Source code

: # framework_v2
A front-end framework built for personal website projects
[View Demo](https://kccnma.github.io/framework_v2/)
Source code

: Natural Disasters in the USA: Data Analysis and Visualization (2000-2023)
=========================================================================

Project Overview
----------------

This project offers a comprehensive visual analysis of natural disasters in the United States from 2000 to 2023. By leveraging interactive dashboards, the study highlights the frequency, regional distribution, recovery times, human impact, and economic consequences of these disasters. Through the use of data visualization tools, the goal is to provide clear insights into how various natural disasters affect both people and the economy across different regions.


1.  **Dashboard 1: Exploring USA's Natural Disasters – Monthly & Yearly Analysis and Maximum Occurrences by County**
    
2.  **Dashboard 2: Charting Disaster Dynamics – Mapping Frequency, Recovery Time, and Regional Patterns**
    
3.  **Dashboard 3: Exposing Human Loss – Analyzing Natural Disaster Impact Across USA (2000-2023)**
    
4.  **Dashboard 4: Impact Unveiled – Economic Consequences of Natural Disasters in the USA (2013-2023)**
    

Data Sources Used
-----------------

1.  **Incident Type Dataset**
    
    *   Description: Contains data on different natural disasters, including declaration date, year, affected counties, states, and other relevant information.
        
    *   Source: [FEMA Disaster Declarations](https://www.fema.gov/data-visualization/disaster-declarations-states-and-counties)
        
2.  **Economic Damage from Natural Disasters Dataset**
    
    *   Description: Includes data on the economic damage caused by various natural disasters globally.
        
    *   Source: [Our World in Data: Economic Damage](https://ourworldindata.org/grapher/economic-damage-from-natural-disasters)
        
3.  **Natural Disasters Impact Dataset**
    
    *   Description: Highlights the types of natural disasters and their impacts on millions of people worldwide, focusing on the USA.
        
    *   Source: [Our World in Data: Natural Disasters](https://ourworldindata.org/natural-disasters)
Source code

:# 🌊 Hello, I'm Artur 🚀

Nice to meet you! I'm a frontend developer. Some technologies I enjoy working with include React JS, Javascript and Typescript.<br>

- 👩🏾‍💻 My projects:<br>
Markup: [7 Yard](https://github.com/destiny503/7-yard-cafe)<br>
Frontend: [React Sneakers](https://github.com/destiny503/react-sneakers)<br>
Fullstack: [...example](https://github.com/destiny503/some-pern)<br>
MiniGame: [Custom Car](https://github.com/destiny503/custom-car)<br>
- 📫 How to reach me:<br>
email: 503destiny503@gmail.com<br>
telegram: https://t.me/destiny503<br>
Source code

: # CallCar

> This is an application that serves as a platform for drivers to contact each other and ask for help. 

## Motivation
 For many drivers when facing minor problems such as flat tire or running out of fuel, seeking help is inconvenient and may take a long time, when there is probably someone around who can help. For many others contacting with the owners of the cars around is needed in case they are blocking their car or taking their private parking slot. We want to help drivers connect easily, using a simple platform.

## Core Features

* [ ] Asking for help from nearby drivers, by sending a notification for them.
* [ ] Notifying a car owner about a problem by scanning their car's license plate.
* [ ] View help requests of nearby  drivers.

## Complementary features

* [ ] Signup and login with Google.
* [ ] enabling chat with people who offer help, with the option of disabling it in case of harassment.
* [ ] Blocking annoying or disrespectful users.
...
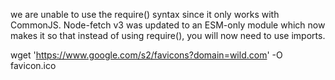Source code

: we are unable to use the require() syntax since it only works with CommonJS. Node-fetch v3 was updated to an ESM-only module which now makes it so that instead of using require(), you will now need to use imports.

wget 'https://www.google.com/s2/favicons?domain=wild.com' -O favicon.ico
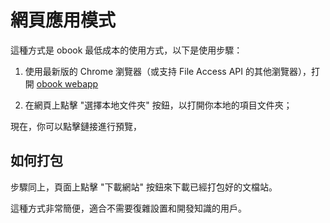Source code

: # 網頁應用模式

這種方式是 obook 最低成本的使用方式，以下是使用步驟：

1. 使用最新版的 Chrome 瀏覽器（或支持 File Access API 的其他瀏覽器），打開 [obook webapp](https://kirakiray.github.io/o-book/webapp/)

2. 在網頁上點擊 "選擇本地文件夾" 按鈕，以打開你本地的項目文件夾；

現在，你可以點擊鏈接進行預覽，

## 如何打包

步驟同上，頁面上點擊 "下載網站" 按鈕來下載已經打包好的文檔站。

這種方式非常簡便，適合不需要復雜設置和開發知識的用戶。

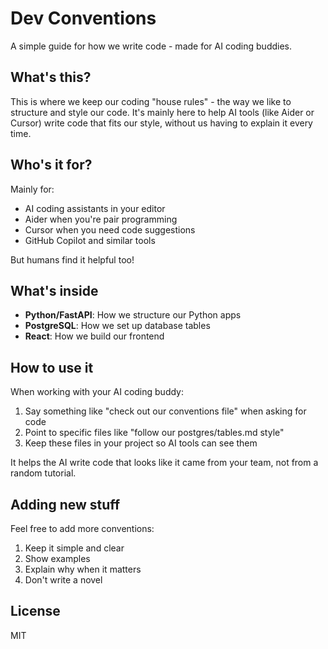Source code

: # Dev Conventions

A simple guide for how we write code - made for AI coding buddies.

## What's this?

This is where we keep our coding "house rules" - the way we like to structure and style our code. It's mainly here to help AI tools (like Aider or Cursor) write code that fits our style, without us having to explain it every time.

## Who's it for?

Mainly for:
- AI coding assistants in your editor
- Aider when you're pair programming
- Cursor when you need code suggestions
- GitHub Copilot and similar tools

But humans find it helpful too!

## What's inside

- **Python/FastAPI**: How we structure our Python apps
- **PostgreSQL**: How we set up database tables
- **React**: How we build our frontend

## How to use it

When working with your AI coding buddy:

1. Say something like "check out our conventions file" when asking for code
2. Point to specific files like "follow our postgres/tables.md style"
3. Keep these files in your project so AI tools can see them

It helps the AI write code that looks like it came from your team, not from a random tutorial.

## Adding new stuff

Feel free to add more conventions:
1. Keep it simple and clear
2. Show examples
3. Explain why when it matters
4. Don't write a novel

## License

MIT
--
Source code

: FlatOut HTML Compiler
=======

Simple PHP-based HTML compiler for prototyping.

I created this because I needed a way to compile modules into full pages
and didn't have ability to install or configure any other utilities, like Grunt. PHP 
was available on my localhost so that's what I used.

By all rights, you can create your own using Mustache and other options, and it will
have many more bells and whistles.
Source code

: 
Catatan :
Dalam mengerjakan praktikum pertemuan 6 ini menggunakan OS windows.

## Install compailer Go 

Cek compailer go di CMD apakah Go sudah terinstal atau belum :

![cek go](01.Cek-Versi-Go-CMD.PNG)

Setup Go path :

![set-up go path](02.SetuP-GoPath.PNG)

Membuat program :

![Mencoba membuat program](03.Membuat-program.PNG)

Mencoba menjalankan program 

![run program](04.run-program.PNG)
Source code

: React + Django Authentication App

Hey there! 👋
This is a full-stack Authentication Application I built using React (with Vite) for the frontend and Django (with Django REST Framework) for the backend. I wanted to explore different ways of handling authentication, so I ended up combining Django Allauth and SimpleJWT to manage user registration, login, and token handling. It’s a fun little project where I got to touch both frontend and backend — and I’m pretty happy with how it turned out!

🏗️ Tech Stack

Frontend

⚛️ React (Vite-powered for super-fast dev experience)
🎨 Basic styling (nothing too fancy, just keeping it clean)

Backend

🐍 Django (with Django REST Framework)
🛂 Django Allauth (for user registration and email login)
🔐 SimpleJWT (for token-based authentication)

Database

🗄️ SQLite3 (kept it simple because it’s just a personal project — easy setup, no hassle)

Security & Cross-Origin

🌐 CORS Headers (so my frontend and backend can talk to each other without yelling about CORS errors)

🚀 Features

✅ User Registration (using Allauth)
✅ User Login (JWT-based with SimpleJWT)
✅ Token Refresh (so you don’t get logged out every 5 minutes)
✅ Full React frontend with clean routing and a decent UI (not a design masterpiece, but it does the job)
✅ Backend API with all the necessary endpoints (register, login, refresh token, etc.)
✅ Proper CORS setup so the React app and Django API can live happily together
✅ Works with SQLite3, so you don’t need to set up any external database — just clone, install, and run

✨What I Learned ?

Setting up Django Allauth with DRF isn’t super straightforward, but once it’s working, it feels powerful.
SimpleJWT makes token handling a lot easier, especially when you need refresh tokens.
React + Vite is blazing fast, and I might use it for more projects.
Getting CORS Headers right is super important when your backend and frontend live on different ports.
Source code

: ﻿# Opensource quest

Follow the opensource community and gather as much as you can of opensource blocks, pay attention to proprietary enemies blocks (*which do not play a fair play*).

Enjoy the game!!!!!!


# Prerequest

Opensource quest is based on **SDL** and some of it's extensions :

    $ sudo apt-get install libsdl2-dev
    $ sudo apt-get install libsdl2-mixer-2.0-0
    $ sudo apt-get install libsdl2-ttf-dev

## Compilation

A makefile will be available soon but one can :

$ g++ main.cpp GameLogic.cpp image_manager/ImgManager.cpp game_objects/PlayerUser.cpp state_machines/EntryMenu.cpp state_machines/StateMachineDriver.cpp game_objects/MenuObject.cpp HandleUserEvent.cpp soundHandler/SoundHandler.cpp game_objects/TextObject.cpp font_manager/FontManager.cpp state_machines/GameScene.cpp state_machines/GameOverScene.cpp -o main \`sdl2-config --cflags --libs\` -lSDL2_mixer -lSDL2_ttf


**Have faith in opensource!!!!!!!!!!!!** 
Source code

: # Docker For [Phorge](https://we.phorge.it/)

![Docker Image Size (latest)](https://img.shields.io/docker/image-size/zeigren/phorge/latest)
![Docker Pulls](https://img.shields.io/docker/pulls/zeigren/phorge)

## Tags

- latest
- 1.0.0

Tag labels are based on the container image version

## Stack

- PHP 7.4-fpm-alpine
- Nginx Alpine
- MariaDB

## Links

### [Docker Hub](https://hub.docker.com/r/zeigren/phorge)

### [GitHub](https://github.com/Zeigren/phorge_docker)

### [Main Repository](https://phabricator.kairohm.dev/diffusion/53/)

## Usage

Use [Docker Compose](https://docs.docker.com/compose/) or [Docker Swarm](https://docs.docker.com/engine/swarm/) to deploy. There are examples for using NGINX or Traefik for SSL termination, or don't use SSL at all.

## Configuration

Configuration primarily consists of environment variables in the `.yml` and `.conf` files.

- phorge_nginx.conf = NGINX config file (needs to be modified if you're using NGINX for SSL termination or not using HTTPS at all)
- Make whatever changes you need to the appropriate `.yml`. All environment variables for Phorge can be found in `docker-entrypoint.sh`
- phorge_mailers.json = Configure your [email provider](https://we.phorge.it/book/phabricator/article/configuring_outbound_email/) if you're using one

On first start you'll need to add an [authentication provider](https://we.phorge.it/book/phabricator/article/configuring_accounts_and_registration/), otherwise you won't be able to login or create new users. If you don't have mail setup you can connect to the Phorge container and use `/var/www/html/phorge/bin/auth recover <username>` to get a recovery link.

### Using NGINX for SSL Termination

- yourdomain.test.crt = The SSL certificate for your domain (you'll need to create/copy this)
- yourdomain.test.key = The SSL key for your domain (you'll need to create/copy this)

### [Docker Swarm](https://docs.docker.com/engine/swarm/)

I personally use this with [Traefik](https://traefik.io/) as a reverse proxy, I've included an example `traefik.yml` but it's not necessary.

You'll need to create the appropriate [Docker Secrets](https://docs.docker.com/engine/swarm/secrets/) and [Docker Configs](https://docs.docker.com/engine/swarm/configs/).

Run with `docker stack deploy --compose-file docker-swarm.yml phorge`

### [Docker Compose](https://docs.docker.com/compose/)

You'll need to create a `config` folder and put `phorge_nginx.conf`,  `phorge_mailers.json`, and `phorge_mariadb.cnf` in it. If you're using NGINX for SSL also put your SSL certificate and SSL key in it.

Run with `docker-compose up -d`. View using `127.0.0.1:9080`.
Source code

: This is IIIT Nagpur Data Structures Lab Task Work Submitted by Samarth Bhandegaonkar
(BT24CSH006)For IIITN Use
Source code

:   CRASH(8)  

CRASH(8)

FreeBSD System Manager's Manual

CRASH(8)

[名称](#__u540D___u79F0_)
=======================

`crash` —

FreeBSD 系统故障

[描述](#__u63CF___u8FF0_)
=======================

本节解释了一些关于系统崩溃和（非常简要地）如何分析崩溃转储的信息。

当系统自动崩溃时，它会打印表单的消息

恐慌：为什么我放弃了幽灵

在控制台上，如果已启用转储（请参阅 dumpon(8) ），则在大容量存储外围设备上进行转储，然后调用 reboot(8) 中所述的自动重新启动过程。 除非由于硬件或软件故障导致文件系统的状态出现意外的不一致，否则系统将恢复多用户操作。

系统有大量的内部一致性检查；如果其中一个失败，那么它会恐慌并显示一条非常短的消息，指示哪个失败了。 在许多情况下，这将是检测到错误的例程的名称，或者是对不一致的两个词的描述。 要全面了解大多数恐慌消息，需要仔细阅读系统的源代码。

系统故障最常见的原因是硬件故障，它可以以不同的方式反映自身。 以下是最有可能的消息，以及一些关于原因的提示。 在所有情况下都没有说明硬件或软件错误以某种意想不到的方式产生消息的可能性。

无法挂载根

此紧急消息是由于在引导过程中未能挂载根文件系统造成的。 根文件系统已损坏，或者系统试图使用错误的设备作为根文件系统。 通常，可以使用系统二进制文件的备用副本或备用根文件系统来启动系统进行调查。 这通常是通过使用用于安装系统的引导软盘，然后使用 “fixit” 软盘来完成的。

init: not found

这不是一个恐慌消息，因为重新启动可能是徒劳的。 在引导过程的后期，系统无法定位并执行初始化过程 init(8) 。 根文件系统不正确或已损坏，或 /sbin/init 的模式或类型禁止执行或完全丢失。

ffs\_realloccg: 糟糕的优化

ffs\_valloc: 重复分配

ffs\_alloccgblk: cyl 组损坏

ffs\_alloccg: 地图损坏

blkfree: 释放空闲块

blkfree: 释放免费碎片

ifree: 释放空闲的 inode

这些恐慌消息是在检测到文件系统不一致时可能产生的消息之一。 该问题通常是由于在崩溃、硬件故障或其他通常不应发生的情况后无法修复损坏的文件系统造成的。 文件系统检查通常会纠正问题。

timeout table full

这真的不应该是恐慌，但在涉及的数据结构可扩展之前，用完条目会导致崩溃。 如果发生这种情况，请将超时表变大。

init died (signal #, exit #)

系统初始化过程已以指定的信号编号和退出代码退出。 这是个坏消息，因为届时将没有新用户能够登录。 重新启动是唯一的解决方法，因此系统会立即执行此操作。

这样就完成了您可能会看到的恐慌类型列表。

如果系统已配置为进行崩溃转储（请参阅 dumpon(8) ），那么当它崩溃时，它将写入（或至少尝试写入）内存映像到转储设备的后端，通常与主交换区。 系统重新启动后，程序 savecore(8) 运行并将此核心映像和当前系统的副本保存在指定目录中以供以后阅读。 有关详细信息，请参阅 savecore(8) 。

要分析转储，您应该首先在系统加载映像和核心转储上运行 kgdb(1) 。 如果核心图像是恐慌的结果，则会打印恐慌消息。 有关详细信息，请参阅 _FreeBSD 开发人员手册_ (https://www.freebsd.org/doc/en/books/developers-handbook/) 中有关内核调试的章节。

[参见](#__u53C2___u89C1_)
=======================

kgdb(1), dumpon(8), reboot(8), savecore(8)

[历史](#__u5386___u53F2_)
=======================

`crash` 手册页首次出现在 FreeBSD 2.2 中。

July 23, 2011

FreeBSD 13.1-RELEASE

→ **TASK DETAILS**
Please output the lines above as a numbered list, starting at the line that contains "### [Docker Swarm](https://docs.docker.com/engine/swarm/)" and stopping after the line that contains "init died (signal #, exit #)", with blank lines left out.

→ **TASK RESULT**
1. ### [Docker Swarm](https://docs.docker.com/engine/swarm/)
2. I personally use this with [Traefik](https://traefik.io/) as a reverse proxy, I've included an example `traefik.yml` but it's not necessary.
3. You'll need to create the appropriate [Docker Secrets](https://docs.docker.com/engine/swarm/secrets/) and [Docker Configs](https://docs.docker.com/engine/swarm/configs/).
4. Run with `docker stack deploy --compose-file docker-swarm.yml phorge`
5. ### [Docker Compose](https://docs.docker.com/compose/)
6. You'll need to create a `config` folder and put `phorge_nginx.conf`,  `phorge_mailers.json`, and `phorge_mariadb.cnf` in it. If you're using NGINX for SSL also put your SSL certificate and SSL key in it.
7. Run with `docker-compose up -d`. View using `127.0.0.1:9080`.
8. Source code
9. : This is IIIT Nagpur Data Structures Lab Task Work Submitted by Samarth Bhandegaonkar
10. (BT24CSH006)For IIITN Use
11. Source code
12. :   CRASH(8)  
13. CRASH(8)
14. FreeBSD System Manager's Manual
15. CRASH(8)
16. [名称](#__u540D___u79F0_)
17. =======================
18. `crash` —
19. FreeBSD 系统故障
20. [描述](#__u63CF___u8FF0_)
21. =======================
22. 本节解释了一些关于系统崩溃和（非常简要地）如何分析崩溃转储的信息。
23. 当系统自动崩溃时，它会打印表单的消息
24. 恐慌：为什么我放弃了幽灵
25. 在控制台上，如果已启用转储（请参阅 dumpon(8) ），则在大容量存储外围设备上进行转储，然后调用 reboot(8) 中所述的自动重新启动过程。 除非由于硬件或软件故障导致文件系统的状态出现意外的不一致，否则系统将恢复多用户操作。
26. 系统有大量的内部一致性检查；如果其中一个失败，那么它会恐慌并显示一条非常短的消息，指示哪个失败了。 在许多情况下，这将是检测到错误的例程的名称，或者是对不一致的两个词的描述。 要全面了解大多数恐慌消息，需要仔细阅读系统的源代码。
27. 系统故障最常见的原因是硬件故障，它可以以不同的方式反映自身。 以下是最有可能的消息，以及一些关于原因的提示。 在所有情况下都没有说明硬件或软件错误以某种意想不到的方式产生消息的可能性。
28. 无法挂载根
29. 此紧急消息是由于在引导过程中未能挂载根文件系统造成的。 根文件系统已损坏，或者系统试图使用错误的设备作为根文件系统。 通常，可以使用系统二进制文件的备用副本或备用根文件系统来启动系统进行调查。 这通常是通过使用用于安装系统的引导软盘，然后使用 “fixit” 软盘来完成的。
30. init: not found
31. 这不是一个恐慌消息，因为重新启动可能是徒劳的。 在引导过程的后期，系统无法定位并执行初始化过程 init(8) 。 根文件系统不正确或已损坏，或 /sbin/init 的模式或类型禁止执行或完全丢失。
32. ffs\_realloccg: 糟糕的优化
33. ffs\_valloc: 重复分配
34. ffs\_alloccgblk: cyl 组损坏
35. ffs\_alloccg: 地图损坏
36. blkfree: 释放空闲块
37. blkfree: 释放免费碎片
38. ifree: 释放空闲的 inode
39. 这些恐慌消息是在检测到文件系统不一致时可能产生的消息之一。 该问题通常是由于在崩溃、硬件故障或其他通常不应发生的情况后无法修复损坏的文件系统造成的。 文件系统检查通常会纠正问题。
40. timeout table full
41. 这真的不应该是恐慌，但在涉及的数据结构可扩展之前，用完条目会导致崩溃。 如果发生这种情况，请将超时表变大。
42. init died (signal #, exit #)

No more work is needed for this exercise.